Arnel Garcesa, research assistant, and Crystal Taylor, Director of Public Policy and Data Analytics (DeVoe L. Moore Center), published an article on “Simulating utility-scale solar energy profitability in Florida” in the special issue of the Journal of Multidisciplinary Research (JMR) in collaboration with the Florida Undergraduate Research Association (FURA). Taylor was also the lead author on “Storytelling and Arts to Facilitate Community Capacity Building for Urban Planning and Social Work” in MDPI.
Anne Barrett (Pepper Institute), Irene Padavic (Sociology) and sociology grad student Cherish Michael published a study, “Calculated Ageism: Generational Sacrifice as a Response to the COVID-19 Pandemic,” in the Journals of Gerontology, Series B. The researchers analyzed tweets responding to a Texas politician’s statement suggesting the sacrifice of older generations if it will mitigate the economic damage of the pandemic and found overwhelming rejection of this sentiment.
James Gwartney (Economics, Stavros Center), along with two economics doctoral graduates, Joseph Connors and Hugo Montesinos, published a paper in the Southern Economic Journal. Their article, “The Rise and Fall of Worldwide Income Inequality, 1820-2035,” said the worldwide distribution of income has become more equal since 2000, reversing a trend of nearly two centuries of increasing worldwide income inequality.
Hans Hassell (Political Science) published research in The International Journal of Press/Politics. “What Makes News Newsworthy: An Experimental Test of Where a News Story Is Published (or Not) and Its Perceived Newsworthiness” surveyed 1,500+ U.S. political journalists to test the impact of a news story’s previous publication history on their views of its newsworthiness. The study found that the origin of a story in a local outlet causes journalists to perceive that story to be less newsworthy.
Elwood Carlson (Demography) co-edited the book “Comparative Demography of the Syrian Diaspora: European and Middle Eastern Destinations” and co-authored two chapters in it: “Demographic Comparisons of Syrian Populations” and “Conceptualizing the Syrian Refugee Crisis and Migration during Armed Conflict.”
April Jackson. and Tisha Holmes (Urban & Regional Planning) and Tyler McCreary (Geography) published a paper exploring university-community partnerships in Tallahassee. “Gown goes to Town: Negotiating mutually beneficial relationships between college students, city planners, and a historically marginalized African American neighborhood” was published in the journal Societies.

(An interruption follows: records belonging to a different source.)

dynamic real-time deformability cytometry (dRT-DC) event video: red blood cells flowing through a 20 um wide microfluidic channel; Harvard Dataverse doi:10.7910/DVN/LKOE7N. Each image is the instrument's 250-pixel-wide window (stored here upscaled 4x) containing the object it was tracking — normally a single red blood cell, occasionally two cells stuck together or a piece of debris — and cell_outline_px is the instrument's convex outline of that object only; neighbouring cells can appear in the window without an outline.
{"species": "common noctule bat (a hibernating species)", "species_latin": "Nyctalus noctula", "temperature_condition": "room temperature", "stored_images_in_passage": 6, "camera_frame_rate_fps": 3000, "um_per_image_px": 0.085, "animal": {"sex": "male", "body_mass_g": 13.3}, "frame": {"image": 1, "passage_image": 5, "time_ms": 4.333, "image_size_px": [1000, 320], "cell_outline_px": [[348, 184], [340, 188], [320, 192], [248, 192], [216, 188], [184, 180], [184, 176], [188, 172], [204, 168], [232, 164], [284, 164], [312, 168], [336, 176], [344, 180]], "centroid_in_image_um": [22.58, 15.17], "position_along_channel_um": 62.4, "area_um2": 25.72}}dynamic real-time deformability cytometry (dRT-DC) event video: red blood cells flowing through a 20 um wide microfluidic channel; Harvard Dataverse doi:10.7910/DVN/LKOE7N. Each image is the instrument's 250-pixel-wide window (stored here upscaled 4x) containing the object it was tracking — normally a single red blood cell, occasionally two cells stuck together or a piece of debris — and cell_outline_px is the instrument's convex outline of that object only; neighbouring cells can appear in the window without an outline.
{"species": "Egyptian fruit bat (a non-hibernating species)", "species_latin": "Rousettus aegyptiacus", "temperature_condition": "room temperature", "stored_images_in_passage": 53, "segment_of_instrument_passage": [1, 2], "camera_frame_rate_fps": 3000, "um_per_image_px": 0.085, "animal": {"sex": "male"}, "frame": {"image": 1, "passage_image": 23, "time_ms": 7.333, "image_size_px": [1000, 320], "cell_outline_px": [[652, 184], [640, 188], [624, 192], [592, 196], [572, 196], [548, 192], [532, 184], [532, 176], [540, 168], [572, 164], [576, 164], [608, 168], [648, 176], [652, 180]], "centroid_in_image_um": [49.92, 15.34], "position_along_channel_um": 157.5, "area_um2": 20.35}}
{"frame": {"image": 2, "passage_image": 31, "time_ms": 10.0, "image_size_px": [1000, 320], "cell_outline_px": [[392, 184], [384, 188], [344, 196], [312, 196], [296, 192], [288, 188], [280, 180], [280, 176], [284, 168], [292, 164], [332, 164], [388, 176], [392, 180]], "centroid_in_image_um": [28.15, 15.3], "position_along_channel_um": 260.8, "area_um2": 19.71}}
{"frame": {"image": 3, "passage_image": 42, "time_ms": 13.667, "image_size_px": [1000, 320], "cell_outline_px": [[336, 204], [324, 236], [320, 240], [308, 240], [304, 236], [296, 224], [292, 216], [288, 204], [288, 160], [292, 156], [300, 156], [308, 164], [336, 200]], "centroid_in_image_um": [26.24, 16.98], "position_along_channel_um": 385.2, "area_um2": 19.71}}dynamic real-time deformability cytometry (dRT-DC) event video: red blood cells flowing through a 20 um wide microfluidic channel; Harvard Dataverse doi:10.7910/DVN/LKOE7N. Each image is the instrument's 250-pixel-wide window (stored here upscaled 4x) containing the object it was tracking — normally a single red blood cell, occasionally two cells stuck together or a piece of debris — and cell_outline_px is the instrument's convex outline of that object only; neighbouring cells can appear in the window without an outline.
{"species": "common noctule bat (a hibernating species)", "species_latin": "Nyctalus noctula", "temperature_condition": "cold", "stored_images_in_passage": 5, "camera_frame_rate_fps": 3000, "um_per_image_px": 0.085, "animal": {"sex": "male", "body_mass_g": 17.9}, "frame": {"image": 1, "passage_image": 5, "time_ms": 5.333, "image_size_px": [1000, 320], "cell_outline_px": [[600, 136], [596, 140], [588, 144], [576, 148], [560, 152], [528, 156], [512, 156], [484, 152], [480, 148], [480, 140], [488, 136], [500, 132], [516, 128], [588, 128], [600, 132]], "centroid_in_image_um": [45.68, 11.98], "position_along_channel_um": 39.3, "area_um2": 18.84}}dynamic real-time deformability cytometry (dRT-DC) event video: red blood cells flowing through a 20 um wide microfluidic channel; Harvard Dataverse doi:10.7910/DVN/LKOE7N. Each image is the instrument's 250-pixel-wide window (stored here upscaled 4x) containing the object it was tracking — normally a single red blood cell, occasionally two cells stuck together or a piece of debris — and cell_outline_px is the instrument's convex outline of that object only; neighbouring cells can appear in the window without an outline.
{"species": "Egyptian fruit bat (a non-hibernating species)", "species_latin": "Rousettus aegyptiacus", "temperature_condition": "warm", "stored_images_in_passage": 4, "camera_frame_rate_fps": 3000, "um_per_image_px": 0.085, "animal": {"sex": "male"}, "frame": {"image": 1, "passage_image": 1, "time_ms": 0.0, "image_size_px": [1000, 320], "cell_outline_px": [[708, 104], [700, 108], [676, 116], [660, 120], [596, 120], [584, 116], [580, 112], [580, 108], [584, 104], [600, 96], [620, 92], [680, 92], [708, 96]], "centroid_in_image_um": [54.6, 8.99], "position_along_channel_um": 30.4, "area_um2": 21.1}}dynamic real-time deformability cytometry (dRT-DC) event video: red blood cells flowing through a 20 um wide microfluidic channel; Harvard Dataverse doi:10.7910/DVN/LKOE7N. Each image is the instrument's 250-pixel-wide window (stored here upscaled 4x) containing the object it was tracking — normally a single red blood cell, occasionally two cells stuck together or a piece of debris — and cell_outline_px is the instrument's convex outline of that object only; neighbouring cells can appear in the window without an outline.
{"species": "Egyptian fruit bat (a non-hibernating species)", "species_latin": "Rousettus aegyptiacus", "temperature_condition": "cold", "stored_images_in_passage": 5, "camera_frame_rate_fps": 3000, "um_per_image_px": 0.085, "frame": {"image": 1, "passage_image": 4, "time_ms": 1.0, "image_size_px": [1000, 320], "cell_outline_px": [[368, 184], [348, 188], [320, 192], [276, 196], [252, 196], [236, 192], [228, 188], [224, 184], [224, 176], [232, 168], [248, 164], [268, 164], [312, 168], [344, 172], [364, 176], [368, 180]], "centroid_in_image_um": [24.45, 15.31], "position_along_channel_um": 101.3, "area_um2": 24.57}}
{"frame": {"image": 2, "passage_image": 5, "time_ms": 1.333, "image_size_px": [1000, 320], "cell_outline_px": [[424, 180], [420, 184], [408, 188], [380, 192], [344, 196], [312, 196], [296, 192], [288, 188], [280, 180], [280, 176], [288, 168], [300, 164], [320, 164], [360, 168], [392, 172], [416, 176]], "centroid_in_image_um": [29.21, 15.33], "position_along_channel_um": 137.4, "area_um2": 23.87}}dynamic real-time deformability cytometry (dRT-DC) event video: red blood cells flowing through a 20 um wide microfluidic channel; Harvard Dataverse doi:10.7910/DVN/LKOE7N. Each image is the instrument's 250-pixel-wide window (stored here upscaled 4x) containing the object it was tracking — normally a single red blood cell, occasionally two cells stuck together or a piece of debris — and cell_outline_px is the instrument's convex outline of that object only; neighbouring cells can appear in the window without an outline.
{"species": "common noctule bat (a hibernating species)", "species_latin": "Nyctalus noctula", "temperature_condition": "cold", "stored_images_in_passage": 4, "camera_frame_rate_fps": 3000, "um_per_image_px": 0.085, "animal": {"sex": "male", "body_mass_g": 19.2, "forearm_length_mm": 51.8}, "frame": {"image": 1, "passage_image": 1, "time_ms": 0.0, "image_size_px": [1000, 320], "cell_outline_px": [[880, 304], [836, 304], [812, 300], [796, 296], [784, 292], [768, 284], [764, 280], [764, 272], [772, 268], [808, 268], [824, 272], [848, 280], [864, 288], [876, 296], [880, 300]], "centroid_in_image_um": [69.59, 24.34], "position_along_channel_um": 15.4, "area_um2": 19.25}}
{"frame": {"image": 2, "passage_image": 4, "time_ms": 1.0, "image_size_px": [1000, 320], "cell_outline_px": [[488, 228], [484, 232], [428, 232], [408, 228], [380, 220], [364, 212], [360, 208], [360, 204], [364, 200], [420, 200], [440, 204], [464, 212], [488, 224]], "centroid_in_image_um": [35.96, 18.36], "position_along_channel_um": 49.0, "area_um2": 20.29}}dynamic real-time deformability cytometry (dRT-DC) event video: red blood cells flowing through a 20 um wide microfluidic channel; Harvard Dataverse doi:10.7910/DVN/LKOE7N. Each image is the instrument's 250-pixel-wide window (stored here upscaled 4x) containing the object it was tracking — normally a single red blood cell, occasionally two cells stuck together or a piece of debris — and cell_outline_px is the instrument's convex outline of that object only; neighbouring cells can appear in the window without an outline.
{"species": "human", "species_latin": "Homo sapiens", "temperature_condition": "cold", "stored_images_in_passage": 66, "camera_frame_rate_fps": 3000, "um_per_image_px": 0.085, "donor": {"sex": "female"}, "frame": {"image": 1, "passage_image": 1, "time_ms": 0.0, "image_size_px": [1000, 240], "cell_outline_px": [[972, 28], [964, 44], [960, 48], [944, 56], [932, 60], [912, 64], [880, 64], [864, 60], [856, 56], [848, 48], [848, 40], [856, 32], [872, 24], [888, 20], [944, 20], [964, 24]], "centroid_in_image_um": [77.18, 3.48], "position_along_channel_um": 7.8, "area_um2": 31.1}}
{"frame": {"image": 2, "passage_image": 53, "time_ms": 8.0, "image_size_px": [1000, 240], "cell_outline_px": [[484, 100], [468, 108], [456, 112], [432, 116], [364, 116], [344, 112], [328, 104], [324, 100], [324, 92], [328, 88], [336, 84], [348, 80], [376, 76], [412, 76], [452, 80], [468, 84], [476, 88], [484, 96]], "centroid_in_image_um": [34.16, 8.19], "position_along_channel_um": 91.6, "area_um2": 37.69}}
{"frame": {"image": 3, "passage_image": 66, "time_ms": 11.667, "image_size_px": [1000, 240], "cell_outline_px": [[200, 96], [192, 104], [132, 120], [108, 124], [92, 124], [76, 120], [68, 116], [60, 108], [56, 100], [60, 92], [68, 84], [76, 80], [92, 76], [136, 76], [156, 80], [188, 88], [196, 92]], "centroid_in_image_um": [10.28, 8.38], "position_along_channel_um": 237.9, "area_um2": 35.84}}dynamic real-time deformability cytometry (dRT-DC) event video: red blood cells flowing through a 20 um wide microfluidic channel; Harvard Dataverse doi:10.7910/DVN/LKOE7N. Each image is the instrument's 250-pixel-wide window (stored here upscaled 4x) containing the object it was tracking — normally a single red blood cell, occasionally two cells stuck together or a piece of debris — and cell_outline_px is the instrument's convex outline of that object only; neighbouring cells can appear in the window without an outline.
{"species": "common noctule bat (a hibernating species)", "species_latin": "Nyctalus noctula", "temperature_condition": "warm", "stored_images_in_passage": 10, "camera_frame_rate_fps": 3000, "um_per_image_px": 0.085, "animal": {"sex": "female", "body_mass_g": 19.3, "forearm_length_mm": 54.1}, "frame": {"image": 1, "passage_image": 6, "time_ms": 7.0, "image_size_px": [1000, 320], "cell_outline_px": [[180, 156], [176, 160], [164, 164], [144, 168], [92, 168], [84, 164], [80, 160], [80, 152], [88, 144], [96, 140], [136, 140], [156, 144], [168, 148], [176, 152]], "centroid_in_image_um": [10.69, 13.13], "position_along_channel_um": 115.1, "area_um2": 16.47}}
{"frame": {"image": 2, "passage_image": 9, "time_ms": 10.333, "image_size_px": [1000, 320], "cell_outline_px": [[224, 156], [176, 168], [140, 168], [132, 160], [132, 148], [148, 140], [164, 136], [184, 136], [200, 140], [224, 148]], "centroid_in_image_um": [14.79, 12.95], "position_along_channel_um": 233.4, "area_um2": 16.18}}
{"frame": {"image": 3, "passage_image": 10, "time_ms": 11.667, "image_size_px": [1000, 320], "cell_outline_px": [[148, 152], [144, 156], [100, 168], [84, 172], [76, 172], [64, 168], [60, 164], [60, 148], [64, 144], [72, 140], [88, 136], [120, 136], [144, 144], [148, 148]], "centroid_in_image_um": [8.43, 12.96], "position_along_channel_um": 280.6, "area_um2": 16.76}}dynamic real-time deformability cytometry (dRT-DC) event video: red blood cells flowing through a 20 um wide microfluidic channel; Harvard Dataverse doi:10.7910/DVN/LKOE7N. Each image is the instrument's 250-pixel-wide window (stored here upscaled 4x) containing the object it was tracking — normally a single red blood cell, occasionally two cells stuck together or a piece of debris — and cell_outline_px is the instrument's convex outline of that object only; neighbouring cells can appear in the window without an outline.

April Jackson, Ph.D. (Urban and Regional Planning) and colleagues published a collaborative article in the Journal of the American Planning Association entitled, “Feeling Like an “Odd Duck” The Experiences of African American/Black and Hispanic/Latin/o/a/x Planning Practitioners.” African American/Black and Hispanic/Latin/o/a/x practitioners are underrepresented in the planning profession. This study examines these practitioners’ experiences with the climate for diversity in their workplaces.
Karin Brewster, Ph.D. (Sociology, Center for Demography and Population Health) and former CDPH post-doc researcher Elif Bulut published “Psychological distress in middle eastern immigrants to the United States: A challenge to the healthy migrant model?” in the journal Social Science & Medicine. Their study questions whether Middle Eastern immigrants to the U.S. enjoy a similar mental health advantage as Asian and Latino immigrants, relative to the native-born population.